### Record excerpts ###

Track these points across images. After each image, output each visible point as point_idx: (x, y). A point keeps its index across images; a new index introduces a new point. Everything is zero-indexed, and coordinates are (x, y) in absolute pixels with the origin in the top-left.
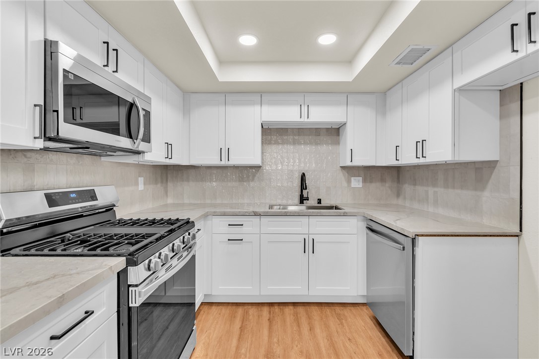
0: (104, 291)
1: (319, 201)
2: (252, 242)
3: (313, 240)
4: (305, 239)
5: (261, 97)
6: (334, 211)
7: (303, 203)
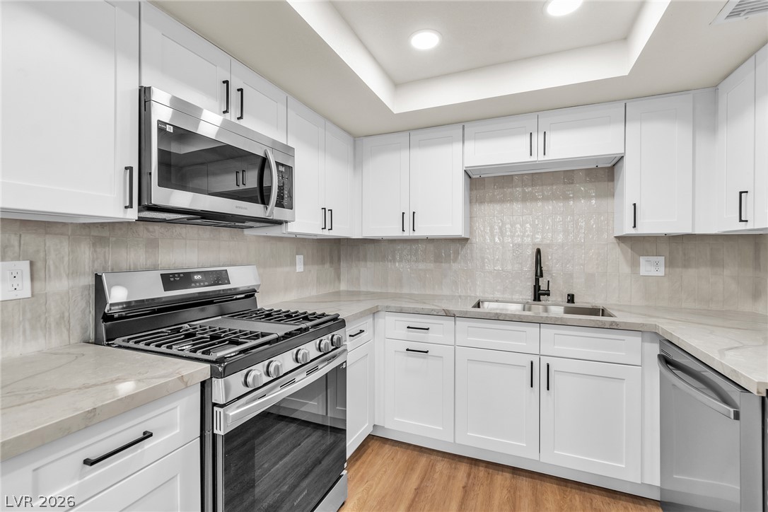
0: (176, 407)
1: (571, 298)
2: (442, 357)
3: (548, 366)
4: (532, 363)
5: (463, 129)
6: (600, 318)
7: (540, 301)
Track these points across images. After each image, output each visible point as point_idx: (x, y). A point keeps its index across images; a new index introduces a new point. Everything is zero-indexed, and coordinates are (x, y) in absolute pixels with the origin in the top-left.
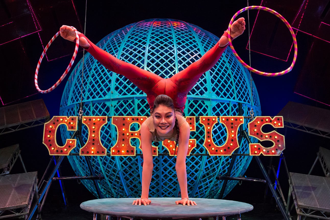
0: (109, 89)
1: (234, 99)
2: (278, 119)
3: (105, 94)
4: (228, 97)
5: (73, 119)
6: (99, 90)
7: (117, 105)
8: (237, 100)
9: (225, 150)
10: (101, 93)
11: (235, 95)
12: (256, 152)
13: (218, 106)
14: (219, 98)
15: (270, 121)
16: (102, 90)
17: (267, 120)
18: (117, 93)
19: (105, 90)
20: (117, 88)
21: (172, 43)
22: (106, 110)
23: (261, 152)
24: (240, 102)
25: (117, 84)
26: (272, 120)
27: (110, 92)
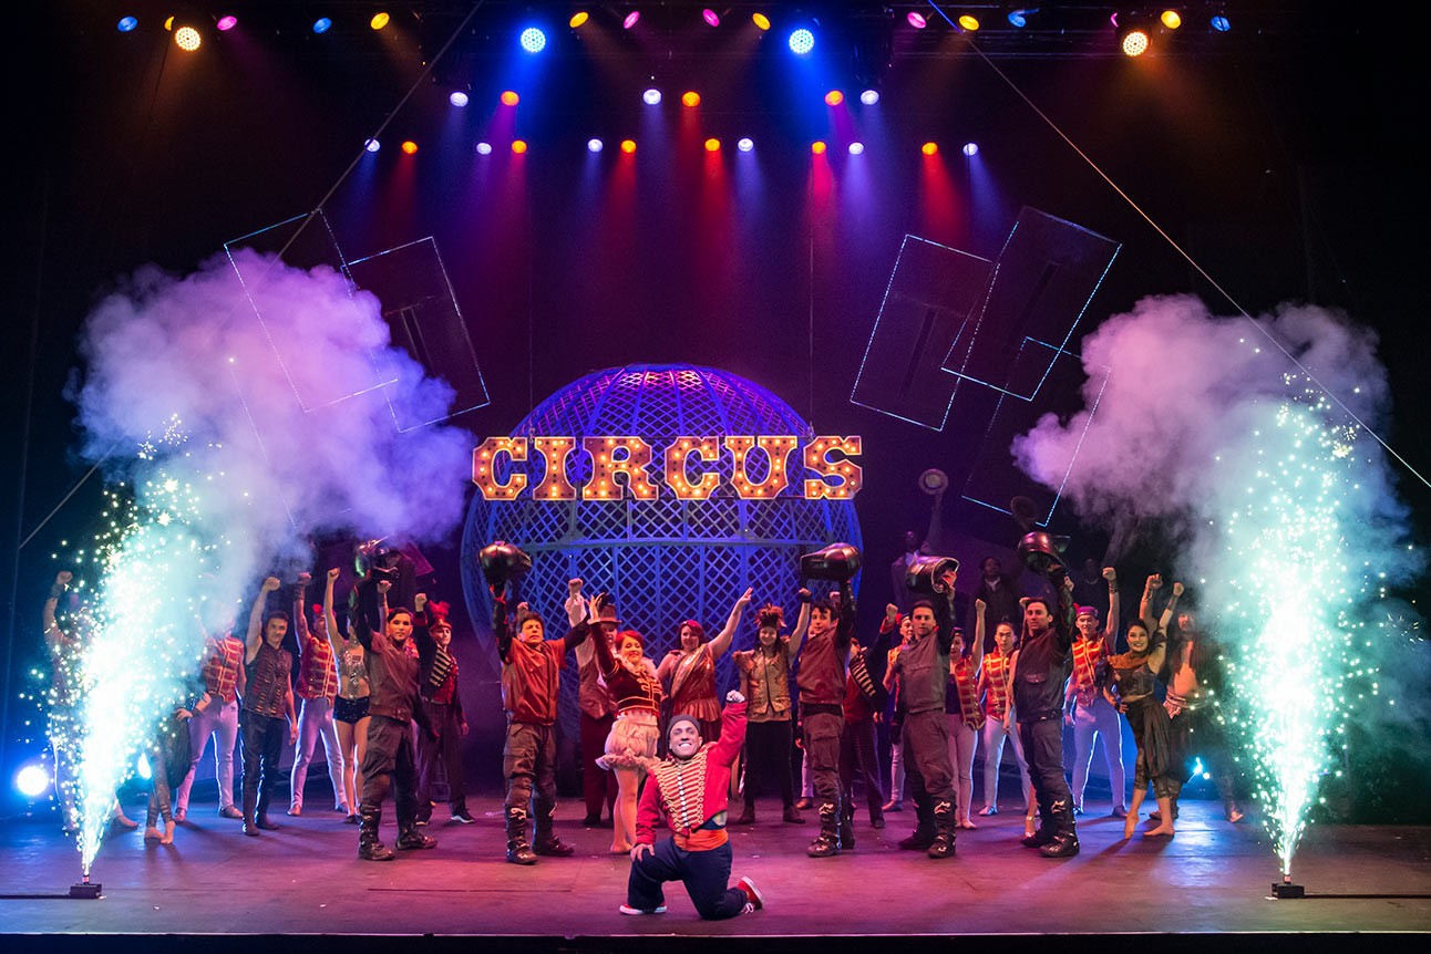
0: (566, 528)
1: (791, 537)
2: (853, 441)
3: (559, 535)
4: (780, 537)
5: (519, 442)
6: (547, 527)
7: (582, 558)
8: (796, 540)
9: (765, 490)
10: (552, 534)
11: (793, 531)
12: (814, 493)
13: (760, 554)
14: (761, 540)
15: (841, 444)
16: (553, 527)
17: (834, 442)
18: (580, 534)
19: (559, 527)
20: (580, 526)
21: (678, 426)
22: (562, 564)
23: (823, 494)
24: (802, 542)
25: (581, 519)
26: (843, 442)
27: (569, 532)
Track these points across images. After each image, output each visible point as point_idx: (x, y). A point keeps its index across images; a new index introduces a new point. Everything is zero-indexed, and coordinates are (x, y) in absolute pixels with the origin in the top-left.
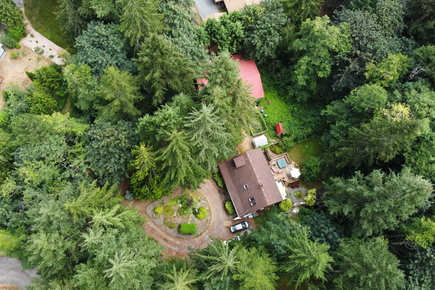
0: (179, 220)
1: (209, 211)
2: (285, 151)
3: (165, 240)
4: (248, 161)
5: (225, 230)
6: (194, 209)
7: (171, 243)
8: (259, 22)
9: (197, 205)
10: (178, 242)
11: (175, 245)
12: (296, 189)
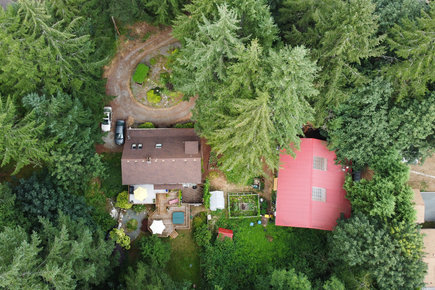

###

Work required – Copy exactly the lines that run from the one containing "2: (278, 119)" to the last line of the records, both included, and leave out every picture.

Your response –
2: (278, 119)
3: (105, 94)
4: (228, 97)
5: (73, 119)
6: (99, 90)
7: (117, 105)
8: (237, 100)
9: (225, 150)
10: (101, 93)
11: (235, 95)
12: (256, 152)
13: (218, 106)
14: (219, 98)
15: (270, 121)
16: (102, 90)
17: (267, 120)
18: (117, 93)
19: (105, 90)
20: (117, 88)
21: (172, 43)
22: (106, 110)
23: (261, 152)
24: (240, 102)
25: (117, 84)
26: (272, 120)
27: (110, 92)
0: (566, 528)
1: (791, 537)
2: (853, 441)
3: (559, 535)
4: (780, 537)
5: (519, 442)
6: (547, 527)
7: (582, 558)
8: (796, 540)
9: (765, 490)
10: (552, 534)
11: (793, 531)
12: (814, 493)
13: (760, 554)
14: (761, 540)
15: (841, 444)
16: (553, 527)
17: (834, 442)
18: (580, 534)
19: (559, 527)
20: (580, 526)
21: (678, 426)
22: (562, 564)
23: (823, 494)
24: (802, 542)
25: (581, 519)
26: (843, 442)
27: (569, 532)
Track these points across images. After each image, output each visible point as point_idx: (x, y). A point keeps its index across images; a new index introduces a new point. Everything is zero-indexed, and coordinates are (x, y) in absolute pixels with the origin in the top-left.
0: (179, 220)
1: (209, 211)
2: (285, 151)
3: (165, 240)
4: (248, 161)
5: (225, 230)
6: (194, 209)
7: (171, 243)
8: (259, 22)
9: (197, 205)
10: (178, 242)
11: (175, 245)
12: (296, 189)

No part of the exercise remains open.